Still, there are questions about the current patterns and whether the dispersion of urban dwellers is permanent, says Porter. “Once is a blip, twice is a coincidence and three times is a trend. We are in a blip or a coincidence moment, so clients are not shifting big chunks of New York or Los Angeles dollars to secondary markets yet. It will be an inflection point this summer. Will migration paths change?”

Digital OOH gains ground

While marketers may still be sold on major markets, at least for the time being, they are also becoming more receptive to digital out-of-home ads (DOOH). Digital signage options at gas stations, supermarkets, electric vehicle charging stations, malls and commuter hubs had been gaining steam until everyone was stuck on their sofas for more than a year. The allure is simple: marketers can swap out creative based on location, the weather or any of a number of other different factors. They can also measure, test and learn.

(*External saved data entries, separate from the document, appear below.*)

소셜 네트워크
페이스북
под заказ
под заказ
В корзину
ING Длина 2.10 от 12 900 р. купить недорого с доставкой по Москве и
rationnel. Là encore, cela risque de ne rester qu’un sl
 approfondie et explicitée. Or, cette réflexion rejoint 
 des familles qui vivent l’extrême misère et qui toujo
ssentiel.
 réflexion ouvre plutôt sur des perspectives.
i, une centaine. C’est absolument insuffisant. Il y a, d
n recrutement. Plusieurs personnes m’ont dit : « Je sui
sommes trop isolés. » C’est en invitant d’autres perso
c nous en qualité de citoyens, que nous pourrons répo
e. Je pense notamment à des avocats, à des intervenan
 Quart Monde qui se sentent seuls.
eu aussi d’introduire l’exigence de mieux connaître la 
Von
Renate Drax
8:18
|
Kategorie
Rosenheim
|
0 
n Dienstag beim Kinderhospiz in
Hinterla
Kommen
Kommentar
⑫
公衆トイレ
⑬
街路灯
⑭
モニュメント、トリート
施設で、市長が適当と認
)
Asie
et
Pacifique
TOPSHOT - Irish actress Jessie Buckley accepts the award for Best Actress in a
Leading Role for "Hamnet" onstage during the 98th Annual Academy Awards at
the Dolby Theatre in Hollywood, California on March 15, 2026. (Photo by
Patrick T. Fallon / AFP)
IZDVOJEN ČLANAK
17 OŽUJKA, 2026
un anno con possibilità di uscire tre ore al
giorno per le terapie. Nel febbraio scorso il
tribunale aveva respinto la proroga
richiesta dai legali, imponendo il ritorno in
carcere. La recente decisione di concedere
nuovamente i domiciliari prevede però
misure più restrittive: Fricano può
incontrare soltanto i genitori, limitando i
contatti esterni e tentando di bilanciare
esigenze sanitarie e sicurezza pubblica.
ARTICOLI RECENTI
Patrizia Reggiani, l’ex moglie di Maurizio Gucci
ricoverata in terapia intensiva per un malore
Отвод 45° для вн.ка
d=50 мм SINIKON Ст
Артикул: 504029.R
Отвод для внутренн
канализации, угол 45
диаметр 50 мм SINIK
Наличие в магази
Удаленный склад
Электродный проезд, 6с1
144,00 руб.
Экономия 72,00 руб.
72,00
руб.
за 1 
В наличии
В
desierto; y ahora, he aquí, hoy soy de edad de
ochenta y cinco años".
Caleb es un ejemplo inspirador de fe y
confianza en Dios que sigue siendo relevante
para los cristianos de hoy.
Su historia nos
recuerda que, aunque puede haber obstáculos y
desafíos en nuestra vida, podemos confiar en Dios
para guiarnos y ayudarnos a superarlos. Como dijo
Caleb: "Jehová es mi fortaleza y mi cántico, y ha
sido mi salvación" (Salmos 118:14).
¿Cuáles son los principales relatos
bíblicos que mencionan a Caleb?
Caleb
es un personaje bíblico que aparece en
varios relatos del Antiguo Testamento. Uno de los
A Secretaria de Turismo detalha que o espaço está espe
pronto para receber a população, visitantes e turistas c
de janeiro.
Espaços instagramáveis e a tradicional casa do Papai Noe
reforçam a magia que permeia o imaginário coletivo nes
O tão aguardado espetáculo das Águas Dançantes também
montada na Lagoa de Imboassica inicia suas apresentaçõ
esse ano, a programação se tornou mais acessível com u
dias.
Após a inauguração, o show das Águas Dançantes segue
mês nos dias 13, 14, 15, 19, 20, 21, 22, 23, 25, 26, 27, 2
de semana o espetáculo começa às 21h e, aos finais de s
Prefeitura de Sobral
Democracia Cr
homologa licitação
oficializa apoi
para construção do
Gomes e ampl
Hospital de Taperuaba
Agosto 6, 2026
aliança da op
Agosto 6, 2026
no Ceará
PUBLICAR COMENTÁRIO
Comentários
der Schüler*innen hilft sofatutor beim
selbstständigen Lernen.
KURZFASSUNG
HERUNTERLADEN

Hyundai’s Zepeda says: "Digital boards and programmatic buying just allows for a lot more flexibility. It allows us to change messages more rapidly or tailor those messages to that particular market. Anything you can do to be more relevant that speaks to a customer and their mindset or their voice, the better off you are. It feels like your brand understands them.”

It also allows marketers to reach secondary cities more easily. “There is more flexibility to be reactive, to optimize and be efficient,” says Helen Miall, chief marketer at Viooh, global programmatic digital out-of-home marketplace. “You have the ability to change as audiences move around. You’re no longer fixed to a specific location and you can use the data to make decisions as the audiences are changing.”

Barry Frey, chief executive of the DPAA, the global digital out-of-home trade and marketing association, says being able to ‘follow the audience’ is essential because of two key factors. “The trend is people want to be outside. You can’t hold people back. That trend is our friend. Also, we aren’t impacted by the disappearance of the cookie. We have our own good data. For us, if there’s no cookie, no problem.”

The dawn of the national outdoor ad buy

Marketers will always be drawn to the big, shiny vanity play buys like Times Square and Sunset Boulevard, but as DOOH advances, so does the opportunity to be much more pervasive. In fact, making national buys, which had previously been difficult, is now likely to accelerate.

Over the past couple of years, there has been a ‘connecting of the pipes’ that allows DOOH buyers to offer a national footprint. “You will see an increased share in other markets as we start pushing forward with more of a national offering,” says Michael Lieberman, US chief executive at Kinetic Worldwide. For marketers looking to broaden their reach, it’s less about adding cities and more about “thinking about what we can do on a networked basis. That’s the massive change we need to undergo as an industry – getting people to look outside of top-10, -15 or even -20 markets and thinking nationally”.

Keith Kaplan, global chief executive at Kinetic Worldwide, adds that the buying nationally also gives brands the chance to be always on. “You can always be there when they are ready to buy. You can be in front of them for the first mile and the last mile. It’s going to sound ridiculous, but this is a completely different shift in what OOH can be used for.”

Indeed, there is a lot to be optimistic about, says Dentsu’s Porter. “We are definitely seeing clients not just coming back and saying, ‘I will buy what I bought before.’ They are fully aware that people are moving around in different ways. Programmatic helps marketers target and optimize so much easier. This an inflection point in that channel ... OOH is on an upward trajectory.”